What is it with you women and exact change?

What is it with you women and exact change?

Now, you know I love women if for no other reason that I’m married to one and she tells me I do. But even though I’ve frequently defended the distaff side in my regular columns, you’re really starting to get on my last good nerve.
So there I am standing behind a middle-aged woman in the Hallmark Store checkout line when the clerk rings her up for $5.14. Of course, this immediately entails a Coast Guard sponsored search for the $0.14 in the nether reaches of her massive handbag – a process which requires emptying the purse, scouring the nether reaches for two dimes and carefully placing them on the counter in a perfectly symmetrical fashion. 
Having finally paid, now she decides to refill her voluminous valise item by item while standing directly in front of the counter the entire fricken time. Exasperated, I simply reached over her and completed my transaction as she refused to move an inch.
And this kind of thing happens at least once a week. It’s getting to the point where I look forward to my weekly comic book store visits because I know there won’t be any women within 50 yards of the place.
Stop it! Life ain’t a fricken CTA bus.
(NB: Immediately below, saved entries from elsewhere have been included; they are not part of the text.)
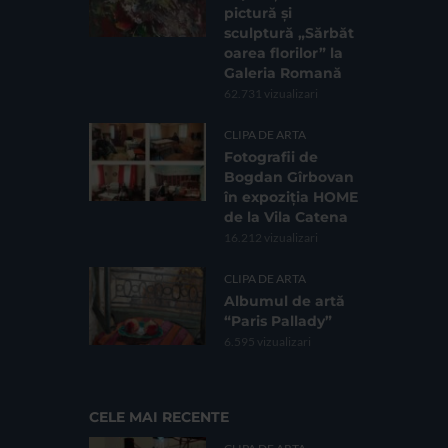
pictură și
sculptură „Sărbăt
oarea florilor” la
Galeria Romană
62.731 vizualizari
CLIPA DE ARTA
Fotografii de
Bogdan Gîrbovan
în expoziția HOME
de la Vila Catena
16.212 vizualizari
CLIPA DE ARTA
Albumul de artă
“Paris Pallady”
6.595 vizualizari
CELE MAI RECENTE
Paying with exact change won’t get you on the fast track to heaven, but it just might get you a swift kick in the…

4 thoughts on “What is it with you women and exact change?

  1. This is the reason why men (MOST men, anyway) don’t carry purses.
    If two men stood in line and the first man spent more than ten seconds fumbling through his “purse”
    for change, the second man would beat him into a coma with it.
    We tolerate this with women. This is our way of proving that chivalry is not dead.